Realtor.com reveals national inventory of active listings increased by 8.0% in May over the same month last year. It explained a "major turning point in inventory" has arrived and said, "sellers are fueling this turnaround in inventory, with newly listed homes entering the market at a rate not seen since 2019."
The most significant increases in active listings were mainly in the West and South. The largest metros where supply returned were Austin, Phoenix, and Sacramento.
Even though supply is returning, the number of active listings compared with May 2020 is down 48.5%, or nearly half of the available homes.
"Moderating demand is also playing a role, with pending listings declining compared to last year," Realtor.com said. Still, homes are spending less time on the market than a year ago, and prices are still rising.
Increasing inventory last month has yet to make an impactful dent in price growth. The Case-Shiller (newly minted S&P Global) home price index data surged to a new record in March and showed the 20-City Composite surging 2.42% MoM (more than the 1.93% expected) and surging by a record 21.17% YoY (more than the +20% expected).
But as a reminder, the Case-Shiller data is lagged and smoothed, and already, mortgage applications have collapsed because of higher rates. Due to continuing low inventory, it will take time for housing prices to reverse.
What's promising for homebuyers who've been sidelined over the last year or two because of soaring home prices and rising mortgage costs, triggering an affordability crisis by pricing millions of people out of homebuying, is the return of inventory to the market for the first time since the pandemic began.
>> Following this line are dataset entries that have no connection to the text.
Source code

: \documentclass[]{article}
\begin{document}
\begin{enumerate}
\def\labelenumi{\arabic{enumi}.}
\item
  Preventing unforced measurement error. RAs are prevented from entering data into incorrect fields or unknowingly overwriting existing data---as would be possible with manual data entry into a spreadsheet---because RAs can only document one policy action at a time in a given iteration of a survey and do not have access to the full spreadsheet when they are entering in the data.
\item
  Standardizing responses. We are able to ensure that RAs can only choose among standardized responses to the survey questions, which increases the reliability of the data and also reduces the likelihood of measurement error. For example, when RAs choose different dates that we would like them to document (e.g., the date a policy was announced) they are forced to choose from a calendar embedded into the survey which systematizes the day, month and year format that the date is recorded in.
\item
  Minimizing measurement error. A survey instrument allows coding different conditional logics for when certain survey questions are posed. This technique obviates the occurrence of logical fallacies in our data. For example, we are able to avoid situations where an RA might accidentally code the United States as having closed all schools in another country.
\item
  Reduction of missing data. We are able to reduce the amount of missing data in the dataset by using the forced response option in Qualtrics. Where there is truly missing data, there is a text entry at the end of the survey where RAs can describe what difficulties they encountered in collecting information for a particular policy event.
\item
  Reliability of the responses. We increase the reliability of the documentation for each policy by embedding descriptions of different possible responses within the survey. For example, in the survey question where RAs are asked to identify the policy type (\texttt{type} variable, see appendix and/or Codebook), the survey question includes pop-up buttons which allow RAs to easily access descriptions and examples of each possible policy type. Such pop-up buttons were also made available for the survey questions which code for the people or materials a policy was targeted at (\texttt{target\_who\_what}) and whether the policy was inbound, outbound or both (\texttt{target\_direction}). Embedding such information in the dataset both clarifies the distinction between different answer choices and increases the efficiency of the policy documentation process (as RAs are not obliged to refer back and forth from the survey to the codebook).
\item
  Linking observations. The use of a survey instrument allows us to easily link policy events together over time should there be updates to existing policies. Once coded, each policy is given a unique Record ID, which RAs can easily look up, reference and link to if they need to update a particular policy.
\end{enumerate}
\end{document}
There's more good news for homebuyers:
Last month, Zillow reported a dismal outlook on fears that rising mortgage rates would result in the next downturn. Then Airbnb co-founder and CEO Brian Chesky warned: "this moment feels similar to late 2008 when we started" the online marketplace for lodging.
This moment feels similar to late 2008 when we started Airbnb
— Brian Chesky (@bchesky) May 10, 2022
The Fed is sparking a controlled demolition of the red hot housing market by quickly pushing up mortgage rates to curb demand with hopes of flooding the market with inventory to tame the highest inflation in four decades.